Task item -
Copy the entries verbatim from their beginning through the line containing "# Function: identityVerificationMethodCreate()", including that line, and omit the pictures.

Supplied material -

##############################

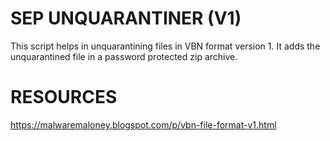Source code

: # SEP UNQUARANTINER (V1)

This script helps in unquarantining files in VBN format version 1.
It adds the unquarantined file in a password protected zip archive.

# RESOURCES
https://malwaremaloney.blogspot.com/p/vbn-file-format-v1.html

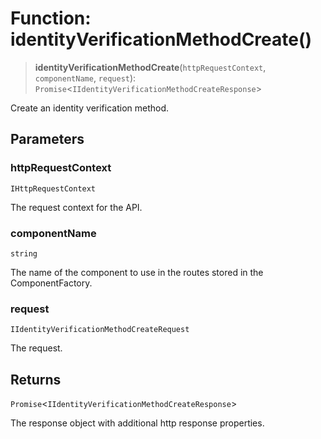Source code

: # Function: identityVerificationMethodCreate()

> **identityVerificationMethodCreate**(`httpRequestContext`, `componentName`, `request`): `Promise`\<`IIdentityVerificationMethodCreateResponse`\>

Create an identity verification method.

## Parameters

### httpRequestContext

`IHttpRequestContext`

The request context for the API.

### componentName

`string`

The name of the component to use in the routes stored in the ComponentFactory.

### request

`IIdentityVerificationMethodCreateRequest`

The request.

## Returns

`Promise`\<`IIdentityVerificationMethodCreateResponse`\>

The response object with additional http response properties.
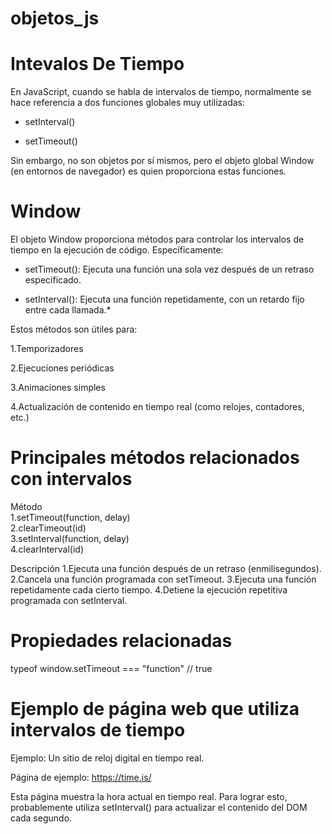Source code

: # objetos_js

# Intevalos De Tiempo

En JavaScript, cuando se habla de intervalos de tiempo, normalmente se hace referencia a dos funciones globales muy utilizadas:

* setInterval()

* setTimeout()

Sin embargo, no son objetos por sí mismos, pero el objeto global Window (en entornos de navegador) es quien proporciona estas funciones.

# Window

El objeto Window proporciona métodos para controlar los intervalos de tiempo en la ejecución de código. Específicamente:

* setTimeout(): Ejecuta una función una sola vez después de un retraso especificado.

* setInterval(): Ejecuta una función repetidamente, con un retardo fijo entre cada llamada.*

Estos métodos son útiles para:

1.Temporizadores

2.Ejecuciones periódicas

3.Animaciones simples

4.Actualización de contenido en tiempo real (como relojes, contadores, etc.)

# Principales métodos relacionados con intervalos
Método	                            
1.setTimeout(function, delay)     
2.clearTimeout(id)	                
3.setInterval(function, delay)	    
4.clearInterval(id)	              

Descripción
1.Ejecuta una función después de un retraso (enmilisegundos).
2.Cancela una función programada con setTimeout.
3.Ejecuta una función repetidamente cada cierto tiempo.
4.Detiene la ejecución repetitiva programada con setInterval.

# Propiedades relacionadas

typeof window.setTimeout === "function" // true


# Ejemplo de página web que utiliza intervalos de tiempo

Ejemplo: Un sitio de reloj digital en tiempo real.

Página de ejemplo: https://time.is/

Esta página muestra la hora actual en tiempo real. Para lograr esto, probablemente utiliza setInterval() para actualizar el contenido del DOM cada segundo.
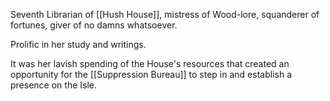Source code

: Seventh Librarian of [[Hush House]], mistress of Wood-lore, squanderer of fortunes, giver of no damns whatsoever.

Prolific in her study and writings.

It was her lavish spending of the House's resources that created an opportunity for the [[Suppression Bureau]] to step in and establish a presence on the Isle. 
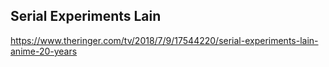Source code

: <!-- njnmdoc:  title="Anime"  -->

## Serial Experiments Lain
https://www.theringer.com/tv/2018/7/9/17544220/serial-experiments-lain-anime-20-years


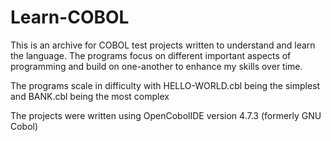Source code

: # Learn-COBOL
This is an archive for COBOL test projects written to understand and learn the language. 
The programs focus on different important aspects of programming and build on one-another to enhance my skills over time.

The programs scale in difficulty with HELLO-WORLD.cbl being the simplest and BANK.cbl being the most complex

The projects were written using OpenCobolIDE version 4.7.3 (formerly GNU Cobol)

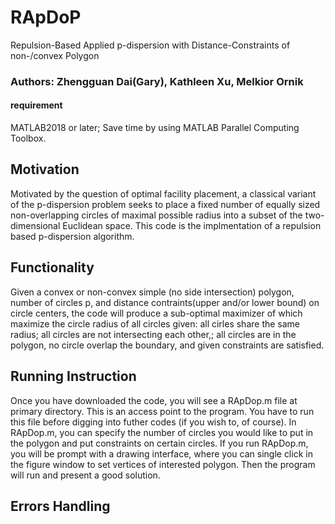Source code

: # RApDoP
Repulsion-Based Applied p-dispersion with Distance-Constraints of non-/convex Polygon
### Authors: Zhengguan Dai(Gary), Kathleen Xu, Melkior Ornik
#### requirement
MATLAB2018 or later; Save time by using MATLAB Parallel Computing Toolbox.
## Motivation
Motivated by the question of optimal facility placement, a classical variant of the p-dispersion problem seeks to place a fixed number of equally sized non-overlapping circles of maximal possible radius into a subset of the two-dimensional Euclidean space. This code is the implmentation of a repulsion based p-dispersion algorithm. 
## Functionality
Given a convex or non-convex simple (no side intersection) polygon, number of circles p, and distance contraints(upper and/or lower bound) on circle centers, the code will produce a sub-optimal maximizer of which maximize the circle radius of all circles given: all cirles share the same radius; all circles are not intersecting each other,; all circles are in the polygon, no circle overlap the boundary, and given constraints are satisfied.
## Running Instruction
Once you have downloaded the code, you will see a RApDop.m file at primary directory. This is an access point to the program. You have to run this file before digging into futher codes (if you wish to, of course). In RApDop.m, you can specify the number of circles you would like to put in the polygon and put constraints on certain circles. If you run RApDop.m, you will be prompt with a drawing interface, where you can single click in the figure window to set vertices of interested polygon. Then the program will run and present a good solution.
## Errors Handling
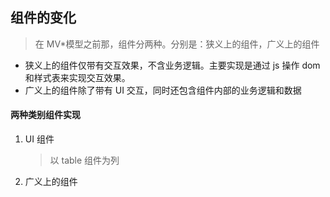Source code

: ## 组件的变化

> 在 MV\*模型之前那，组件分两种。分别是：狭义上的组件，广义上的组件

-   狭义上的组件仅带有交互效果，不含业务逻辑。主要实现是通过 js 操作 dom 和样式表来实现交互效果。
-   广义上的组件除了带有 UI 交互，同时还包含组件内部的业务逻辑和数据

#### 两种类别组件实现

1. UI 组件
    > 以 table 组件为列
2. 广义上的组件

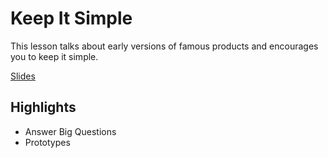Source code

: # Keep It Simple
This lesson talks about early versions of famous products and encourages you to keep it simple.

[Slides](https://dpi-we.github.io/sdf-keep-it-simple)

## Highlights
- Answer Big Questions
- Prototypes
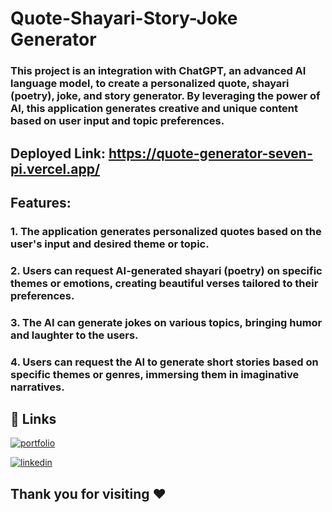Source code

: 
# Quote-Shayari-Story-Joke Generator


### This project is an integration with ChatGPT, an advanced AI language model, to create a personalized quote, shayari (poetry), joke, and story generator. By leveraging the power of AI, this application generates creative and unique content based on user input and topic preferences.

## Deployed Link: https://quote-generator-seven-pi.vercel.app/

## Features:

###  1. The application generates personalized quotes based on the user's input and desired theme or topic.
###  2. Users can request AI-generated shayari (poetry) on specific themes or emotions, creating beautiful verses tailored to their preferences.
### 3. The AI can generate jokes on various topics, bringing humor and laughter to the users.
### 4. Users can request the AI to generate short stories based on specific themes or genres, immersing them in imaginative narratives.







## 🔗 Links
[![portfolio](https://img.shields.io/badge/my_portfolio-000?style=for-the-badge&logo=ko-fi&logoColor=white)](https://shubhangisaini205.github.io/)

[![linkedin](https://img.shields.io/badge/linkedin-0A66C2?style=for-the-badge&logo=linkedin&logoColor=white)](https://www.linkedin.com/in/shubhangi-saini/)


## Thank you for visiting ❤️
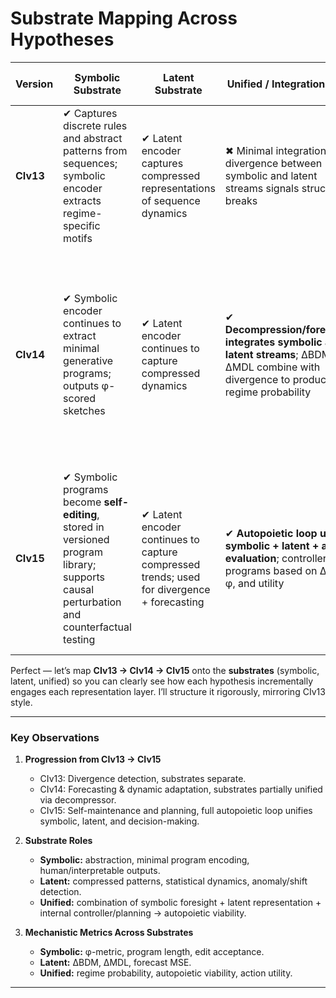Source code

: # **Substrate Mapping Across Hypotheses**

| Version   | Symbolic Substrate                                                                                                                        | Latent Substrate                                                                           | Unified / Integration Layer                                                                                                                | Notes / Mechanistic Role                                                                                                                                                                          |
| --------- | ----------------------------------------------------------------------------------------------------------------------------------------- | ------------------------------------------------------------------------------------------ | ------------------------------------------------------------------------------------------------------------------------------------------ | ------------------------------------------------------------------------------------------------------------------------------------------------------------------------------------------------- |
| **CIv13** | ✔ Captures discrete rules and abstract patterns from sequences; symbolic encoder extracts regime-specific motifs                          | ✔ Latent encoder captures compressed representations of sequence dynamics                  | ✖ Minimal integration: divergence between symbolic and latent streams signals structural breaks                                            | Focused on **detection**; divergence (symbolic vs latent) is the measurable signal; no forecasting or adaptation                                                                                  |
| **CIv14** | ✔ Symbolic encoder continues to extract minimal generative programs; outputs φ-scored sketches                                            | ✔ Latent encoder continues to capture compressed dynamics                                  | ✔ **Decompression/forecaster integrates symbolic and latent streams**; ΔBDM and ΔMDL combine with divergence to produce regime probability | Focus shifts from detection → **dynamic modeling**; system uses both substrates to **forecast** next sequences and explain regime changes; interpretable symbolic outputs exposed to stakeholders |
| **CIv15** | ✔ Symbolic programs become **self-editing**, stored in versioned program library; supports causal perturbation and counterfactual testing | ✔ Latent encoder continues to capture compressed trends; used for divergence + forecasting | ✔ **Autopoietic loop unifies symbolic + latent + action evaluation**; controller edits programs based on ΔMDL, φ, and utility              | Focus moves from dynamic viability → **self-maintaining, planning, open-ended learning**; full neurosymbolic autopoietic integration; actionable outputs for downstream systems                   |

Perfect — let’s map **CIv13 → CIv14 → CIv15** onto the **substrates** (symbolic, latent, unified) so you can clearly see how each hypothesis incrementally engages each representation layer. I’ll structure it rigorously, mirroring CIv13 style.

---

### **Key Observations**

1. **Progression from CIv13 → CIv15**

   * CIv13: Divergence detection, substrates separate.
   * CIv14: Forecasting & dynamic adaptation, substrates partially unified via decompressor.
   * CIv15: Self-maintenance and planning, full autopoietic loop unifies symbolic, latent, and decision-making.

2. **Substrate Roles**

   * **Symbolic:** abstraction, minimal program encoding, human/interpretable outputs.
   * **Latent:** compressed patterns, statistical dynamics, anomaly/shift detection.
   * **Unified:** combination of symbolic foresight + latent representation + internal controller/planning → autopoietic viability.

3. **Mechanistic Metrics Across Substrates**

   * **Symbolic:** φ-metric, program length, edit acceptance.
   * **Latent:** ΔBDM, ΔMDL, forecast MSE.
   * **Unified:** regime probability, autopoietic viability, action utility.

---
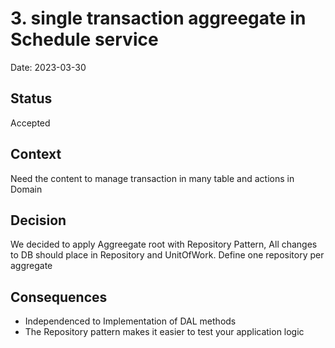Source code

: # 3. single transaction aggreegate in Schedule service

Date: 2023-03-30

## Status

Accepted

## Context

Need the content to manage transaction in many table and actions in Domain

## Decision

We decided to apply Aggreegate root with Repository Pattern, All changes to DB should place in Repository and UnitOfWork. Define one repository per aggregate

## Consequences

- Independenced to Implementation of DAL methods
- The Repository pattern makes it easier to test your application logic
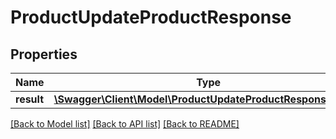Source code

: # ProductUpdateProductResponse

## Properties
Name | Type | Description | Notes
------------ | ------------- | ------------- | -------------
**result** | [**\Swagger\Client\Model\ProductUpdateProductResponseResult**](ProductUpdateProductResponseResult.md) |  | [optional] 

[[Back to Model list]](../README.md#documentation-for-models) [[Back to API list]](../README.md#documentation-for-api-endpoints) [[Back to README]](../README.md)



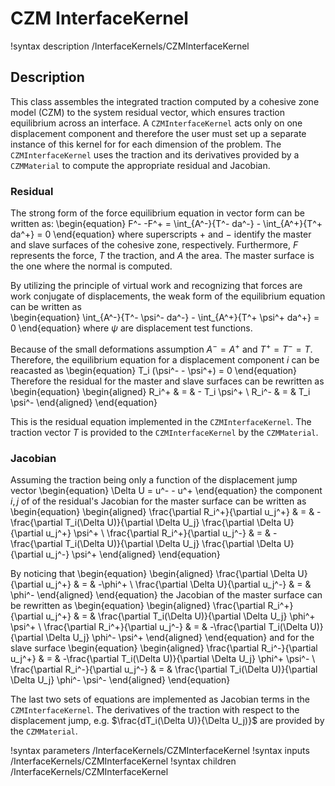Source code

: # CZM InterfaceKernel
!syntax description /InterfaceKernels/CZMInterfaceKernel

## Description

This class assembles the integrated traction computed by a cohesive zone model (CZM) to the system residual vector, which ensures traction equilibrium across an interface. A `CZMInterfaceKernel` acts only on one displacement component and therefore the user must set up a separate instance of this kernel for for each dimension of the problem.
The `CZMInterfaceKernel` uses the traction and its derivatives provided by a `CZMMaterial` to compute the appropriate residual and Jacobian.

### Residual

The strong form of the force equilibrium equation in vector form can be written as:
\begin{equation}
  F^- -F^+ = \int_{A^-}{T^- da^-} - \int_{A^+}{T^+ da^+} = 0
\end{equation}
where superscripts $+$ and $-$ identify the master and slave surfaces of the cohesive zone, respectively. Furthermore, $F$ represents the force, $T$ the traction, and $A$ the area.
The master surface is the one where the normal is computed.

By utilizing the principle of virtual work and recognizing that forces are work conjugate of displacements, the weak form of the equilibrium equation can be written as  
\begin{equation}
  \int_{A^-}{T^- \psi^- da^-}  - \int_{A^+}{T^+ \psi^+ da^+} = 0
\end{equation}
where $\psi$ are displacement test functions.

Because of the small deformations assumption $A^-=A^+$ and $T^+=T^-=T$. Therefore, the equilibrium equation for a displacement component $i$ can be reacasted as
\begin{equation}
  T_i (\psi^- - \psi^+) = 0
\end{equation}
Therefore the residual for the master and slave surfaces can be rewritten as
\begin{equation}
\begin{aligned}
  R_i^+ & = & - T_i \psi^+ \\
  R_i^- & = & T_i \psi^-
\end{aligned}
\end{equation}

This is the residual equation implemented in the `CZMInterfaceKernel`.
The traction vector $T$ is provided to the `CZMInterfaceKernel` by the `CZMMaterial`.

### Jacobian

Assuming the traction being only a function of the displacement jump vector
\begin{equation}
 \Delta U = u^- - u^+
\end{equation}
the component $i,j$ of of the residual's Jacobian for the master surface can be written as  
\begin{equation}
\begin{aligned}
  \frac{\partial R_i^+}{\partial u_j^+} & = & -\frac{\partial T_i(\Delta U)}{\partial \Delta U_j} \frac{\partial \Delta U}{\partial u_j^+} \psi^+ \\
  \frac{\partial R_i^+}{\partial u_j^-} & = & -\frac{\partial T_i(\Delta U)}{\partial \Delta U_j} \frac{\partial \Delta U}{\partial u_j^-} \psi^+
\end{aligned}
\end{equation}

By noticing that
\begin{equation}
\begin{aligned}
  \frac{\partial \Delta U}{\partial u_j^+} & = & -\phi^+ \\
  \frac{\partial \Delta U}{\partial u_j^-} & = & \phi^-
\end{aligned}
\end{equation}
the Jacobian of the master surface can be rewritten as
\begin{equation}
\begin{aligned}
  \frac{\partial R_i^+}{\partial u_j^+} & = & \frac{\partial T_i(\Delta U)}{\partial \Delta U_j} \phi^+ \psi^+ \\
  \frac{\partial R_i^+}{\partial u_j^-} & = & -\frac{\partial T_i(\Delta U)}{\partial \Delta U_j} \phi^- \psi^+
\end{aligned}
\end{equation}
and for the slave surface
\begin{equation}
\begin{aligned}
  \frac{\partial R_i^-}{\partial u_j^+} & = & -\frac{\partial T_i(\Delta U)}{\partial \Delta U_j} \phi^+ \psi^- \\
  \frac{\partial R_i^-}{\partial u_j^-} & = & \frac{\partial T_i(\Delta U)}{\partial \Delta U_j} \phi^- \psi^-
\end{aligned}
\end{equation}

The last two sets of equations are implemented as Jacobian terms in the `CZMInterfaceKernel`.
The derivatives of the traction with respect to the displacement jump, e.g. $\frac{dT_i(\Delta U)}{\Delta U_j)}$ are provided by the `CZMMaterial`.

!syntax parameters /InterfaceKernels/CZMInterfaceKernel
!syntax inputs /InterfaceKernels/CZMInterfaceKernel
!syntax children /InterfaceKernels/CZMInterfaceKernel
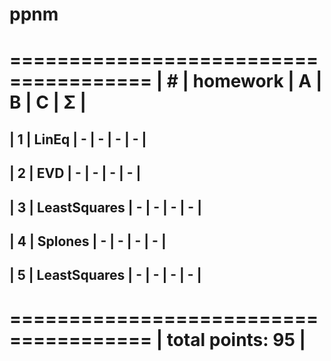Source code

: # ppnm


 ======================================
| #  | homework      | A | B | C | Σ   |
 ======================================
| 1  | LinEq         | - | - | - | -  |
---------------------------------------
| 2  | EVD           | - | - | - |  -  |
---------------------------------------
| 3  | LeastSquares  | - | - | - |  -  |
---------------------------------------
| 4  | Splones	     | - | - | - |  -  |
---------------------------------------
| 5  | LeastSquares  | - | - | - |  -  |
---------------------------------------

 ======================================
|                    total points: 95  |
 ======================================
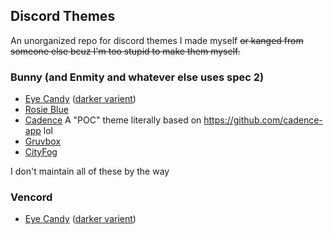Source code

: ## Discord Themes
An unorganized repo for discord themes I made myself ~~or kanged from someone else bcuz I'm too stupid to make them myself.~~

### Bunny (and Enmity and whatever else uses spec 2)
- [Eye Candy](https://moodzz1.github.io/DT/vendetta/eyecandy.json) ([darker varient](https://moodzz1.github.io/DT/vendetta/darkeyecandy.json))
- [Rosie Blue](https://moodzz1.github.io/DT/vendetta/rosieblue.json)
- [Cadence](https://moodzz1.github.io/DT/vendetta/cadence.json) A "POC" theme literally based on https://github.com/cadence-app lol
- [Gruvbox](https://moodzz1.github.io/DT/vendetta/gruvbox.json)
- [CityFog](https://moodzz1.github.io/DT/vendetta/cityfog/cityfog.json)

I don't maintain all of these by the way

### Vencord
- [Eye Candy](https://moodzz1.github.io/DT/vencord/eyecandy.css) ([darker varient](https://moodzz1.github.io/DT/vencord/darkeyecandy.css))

##############################

Answer for the task -
Source code

: # SEP UNQUARANTINER (V1)

This script helps in unquarantining files in VBN format version 1.
It adds the unquarantined file in a password protected zip archive.

# RESOURCES
https://malwaremaloney.blogspot.com/p/vbn-file-format-v1.html

Source code

: # Function: identityVerificationMethodCreate()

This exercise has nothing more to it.